| WHAT YOU ARE ASKED TO DO |
After locating the line that contains "mental, emocional y física a través del" in the records below, write out exactly that line and each line after it through the one that contains "ようなことがなくなるでしょう。細胞の活性もさ", and nothing else.

(Stored items)
==========

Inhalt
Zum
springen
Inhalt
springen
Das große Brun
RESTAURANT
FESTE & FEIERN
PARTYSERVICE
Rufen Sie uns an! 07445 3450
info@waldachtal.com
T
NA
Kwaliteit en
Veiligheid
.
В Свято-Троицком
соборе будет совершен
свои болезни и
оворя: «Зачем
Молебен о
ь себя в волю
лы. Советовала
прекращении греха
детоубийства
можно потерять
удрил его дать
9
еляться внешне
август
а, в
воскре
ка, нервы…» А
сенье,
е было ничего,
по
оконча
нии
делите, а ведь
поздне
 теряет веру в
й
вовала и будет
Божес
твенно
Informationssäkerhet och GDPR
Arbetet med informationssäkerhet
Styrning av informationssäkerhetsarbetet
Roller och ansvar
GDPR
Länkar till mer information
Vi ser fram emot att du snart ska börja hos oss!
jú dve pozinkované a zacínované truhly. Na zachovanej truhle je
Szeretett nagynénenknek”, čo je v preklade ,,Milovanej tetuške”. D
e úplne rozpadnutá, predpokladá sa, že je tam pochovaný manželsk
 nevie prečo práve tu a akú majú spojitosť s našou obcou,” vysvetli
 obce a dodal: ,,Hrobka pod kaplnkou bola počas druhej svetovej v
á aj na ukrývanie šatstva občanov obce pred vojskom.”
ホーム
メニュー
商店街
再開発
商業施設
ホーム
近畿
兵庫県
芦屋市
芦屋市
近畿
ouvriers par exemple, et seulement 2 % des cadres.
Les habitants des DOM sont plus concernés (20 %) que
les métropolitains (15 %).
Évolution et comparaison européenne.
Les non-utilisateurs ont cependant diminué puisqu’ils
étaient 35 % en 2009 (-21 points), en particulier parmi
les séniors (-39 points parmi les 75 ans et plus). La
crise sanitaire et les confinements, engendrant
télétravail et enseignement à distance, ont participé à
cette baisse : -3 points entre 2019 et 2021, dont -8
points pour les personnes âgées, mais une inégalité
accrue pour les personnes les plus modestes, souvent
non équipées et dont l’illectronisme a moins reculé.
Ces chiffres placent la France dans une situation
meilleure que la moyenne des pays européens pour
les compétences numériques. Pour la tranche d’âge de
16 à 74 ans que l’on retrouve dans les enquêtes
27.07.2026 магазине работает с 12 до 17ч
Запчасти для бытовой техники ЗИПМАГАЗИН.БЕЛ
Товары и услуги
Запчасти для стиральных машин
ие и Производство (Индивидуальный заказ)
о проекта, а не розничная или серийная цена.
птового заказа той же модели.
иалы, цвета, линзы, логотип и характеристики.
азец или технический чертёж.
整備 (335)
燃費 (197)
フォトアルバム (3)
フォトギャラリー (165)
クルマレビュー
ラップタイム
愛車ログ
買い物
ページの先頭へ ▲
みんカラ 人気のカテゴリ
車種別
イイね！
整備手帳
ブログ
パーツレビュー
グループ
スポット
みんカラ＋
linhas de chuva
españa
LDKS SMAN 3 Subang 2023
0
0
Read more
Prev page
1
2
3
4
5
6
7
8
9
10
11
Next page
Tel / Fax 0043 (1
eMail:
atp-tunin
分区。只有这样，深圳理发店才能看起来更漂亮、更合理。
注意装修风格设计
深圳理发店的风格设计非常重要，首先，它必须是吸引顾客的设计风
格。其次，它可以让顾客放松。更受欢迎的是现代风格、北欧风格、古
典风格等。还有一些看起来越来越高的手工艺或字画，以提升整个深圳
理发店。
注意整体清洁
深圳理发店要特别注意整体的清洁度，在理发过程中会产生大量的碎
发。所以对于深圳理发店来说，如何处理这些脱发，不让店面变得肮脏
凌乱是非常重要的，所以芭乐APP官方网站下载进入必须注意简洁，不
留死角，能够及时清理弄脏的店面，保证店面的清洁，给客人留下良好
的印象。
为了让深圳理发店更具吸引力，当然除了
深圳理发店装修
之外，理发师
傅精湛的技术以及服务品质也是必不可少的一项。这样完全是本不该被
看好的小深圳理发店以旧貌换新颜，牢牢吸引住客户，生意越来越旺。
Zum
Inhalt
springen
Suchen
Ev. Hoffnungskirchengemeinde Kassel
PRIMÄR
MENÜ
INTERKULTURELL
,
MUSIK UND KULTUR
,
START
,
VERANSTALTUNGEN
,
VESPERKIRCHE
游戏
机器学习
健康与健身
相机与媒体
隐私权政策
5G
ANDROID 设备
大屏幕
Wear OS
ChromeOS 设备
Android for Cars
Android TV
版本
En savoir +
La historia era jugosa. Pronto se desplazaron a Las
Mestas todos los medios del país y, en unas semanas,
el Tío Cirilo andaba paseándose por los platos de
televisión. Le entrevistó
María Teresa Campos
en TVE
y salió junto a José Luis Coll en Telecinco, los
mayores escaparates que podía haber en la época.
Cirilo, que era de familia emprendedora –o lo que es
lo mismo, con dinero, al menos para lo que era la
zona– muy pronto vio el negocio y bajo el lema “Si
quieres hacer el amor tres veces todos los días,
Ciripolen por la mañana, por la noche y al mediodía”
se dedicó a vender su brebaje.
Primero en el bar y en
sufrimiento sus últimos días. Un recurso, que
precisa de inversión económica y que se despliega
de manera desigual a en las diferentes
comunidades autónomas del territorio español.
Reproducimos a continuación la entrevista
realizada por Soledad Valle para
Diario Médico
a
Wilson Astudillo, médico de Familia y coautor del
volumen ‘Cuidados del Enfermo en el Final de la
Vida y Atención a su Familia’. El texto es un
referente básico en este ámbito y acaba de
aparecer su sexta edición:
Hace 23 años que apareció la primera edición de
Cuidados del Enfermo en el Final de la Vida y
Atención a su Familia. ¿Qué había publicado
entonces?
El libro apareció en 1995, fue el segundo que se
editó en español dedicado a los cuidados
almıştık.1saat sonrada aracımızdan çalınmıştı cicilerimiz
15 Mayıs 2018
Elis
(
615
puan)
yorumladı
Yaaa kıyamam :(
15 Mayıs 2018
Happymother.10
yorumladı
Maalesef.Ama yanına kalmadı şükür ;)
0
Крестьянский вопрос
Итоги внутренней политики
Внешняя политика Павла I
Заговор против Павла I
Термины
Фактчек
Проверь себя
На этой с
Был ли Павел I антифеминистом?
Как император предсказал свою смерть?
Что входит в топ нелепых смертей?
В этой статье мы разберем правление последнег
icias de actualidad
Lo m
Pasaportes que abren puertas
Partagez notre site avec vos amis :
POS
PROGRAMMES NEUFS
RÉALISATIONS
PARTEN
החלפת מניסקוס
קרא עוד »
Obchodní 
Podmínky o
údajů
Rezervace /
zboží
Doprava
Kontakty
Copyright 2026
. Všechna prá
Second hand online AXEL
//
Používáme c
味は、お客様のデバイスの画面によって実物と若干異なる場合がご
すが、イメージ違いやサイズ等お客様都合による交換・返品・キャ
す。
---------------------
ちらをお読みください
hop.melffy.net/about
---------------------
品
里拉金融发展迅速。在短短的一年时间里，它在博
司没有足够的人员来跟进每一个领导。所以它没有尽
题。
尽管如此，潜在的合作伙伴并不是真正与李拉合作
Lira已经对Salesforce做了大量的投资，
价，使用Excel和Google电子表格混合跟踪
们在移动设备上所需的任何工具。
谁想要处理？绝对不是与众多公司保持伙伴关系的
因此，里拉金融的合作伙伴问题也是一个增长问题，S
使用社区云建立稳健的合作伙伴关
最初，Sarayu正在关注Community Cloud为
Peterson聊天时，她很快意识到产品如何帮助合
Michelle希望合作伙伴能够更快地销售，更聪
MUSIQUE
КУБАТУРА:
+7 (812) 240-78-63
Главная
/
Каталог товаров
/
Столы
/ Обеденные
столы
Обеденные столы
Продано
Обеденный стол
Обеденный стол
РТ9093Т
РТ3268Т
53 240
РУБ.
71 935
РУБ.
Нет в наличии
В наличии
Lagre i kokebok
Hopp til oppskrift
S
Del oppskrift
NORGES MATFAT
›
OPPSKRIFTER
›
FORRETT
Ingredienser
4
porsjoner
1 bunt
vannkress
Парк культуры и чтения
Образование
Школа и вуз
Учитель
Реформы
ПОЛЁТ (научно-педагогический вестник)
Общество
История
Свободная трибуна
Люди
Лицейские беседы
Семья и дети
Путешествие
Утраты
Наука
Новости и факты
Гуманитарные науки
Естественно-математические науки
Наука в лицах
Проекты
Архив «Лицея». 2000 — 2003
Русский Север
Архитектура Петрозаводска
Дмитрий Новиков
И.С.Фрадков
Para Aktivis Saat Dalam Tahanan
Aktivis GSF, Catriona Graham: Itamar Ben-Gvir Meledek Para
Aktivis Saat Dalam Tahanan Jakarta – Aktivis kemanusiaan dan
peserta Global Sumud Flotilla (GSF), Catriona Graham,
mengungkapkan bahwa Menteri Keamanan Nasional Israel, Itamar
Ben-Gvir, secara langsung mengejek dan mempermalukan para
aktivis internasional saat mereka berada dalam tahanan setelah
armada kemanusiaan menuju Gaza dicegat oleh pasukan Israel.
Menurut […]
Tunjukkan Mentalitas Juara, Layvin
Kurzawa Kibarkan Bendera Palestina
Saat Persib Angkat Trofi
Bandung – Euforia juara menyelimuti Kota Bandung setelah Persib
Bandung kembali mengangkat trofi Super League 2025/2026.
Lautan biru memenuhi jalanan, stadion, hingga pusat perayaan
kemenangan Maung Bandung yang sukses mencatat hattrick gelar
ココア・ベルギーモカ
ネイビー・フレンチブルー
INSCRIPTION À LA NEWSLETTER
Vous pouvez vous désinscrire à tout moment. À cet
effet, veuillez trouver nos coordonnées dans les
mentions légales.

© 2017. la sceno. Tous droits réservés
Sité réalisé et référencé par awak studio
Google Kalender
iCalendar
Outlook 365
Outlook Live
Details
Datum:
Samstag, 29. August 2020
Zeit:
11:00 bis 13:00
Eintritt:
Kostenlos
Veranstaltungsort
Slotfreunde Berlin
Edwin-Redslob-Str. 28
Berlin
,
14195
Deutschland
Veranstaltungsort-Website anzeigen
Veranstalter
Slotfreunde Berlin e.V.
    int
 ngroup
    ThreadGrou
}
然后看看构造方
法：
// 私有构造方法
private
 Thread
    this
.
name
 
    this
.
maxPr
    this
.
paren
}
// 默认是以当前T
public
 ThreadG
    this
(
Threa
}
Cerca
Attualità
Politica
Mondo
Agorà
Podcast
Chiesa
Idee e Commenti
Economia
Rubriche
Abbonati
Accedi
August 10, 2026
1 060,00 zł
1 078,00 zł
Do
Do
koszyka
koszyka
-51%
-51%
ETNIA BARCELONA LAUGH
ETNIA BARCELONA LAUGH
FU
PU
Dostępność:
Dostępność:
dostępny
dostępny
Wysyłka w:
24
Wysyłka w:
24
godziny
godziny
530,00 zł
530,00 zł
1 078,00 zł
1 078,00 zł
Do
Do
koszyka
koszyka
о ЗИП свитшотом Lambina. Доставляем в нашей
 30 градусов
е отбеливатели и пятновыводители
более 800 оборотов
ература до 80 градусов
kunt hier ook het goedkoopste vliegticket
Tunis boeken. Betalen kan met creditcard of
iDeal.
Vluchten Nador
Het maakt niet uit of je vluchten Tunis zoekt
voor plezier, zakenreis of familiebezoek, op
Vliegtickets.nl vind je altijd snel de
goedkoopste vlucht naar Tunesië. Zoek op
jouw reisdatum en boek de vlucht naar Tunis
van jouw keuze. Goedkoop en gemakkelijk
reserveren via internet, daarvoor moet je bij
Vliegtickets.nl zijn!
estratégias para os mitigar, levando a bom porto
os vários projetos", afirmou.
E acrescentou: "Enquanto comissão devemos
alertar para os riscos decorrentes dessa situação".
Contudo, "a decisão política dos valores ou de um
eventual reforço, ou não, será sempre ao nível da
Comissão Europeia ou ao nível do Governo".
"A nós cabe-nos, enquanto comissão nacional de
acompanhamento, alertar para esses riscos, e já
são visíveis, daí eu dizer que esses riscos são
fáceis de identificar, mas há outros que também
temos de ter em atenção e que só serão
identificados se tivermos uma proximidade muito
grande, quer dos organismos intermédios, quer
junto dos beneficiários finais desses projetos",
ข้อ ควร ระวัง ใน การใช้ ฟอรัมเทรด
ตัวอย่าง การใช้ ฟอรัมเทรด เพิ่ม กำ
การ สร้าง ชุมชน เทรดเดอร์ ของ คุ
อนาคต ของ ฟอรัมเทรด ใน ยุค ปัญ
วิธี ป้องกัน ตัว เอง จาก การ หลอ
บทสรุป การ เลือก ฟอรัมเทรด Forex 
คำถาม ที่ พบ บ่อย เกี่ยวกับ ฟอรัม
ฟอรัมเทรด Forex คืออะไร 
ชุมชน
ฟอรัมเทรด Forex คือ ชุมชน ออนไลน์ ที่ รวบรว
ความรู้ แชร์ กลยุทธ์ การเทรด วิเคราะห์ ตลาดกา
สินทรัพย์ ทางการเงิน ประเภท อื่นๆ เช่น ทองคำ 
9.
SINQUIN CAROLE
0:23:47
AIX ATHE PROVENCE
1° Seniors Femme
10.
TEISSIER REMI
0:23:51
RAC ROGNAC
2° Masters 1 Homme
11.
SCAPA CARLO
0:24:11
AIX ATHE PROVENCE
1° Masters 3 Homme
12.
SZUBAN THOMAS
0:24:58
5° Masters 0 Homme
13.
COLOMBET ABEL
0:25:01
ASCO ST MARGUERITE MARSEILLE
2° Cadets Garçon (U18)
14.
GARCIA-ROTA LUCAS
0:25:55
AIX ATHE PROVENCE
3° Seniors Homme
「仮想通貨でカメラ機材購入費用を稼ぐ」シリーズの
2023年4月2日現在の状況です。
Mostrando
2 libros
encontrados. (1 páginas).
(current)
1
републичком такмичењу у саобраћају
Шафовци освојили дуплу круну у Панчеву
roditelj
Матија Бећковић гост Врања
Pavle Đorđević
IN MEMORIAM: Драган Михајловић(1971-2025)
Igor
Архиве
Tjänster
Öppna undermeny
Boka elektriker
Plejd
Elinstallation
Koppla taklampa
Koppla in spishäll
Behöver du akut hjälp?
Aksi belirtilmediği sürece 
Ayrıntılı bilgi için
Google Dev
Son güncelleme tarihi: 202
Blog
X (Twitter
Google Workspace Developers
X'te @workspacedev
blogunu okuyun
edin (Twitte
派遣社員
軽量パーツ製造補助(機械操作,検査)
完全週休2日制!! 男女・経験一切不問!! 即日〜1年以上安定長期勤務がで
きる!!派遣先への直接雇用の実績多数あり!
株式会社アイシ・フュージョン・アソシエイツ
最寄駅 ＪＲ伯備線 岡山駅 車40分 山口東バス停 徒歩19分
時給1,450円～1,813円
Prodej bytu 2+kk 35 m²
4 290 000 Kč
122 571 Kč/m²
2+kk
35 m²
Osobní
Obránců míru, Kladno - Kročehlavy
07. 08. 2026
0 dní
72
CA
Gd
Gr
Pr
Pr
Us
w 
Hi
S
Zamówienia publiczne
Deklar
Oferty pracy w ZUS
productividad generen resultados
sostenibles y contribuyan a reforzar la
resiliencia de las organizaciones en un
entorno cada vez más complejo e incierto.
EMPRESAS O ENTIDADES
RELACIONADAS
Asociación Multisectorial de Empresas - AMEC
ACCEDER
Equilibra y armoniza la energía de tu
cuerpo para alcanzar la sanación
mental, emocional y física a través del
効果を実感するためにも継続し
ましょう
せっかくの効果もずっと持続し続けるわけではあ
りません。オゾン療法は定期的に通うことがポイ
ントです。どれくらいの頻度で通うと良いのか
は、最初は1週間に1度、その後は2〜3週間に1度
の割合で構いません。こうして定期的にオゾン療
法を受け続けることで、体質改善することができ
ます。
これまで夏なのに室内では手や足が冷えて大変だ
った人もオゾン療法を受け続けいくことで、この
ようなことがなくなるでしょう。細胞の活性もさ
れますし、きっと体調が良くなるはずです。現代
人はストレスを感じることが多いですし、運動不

==========

| SOLVED PROBLEM |
mental, emocional y física a través del
効果を実感するためにも継続し
ましょう
せっかくの効果もずっと持続し続けるわけではあ
りません。オゾン療法は定期的に通うことがポイ
ントです。どれくらいの頻度で通うと良いのか
は、最初は1週間に1度、その後は2〜3週間に1度
の割合で構いません。こうして定期的にオゾン療
法を受け続けることで、体質改善することができ
ます。
これまで夏なのに室内では手や足が冷えて大変だ
った人もオゾン療法を受け続けいくことで、この
ようなことがなくなるでしょう。細胞の活性もさ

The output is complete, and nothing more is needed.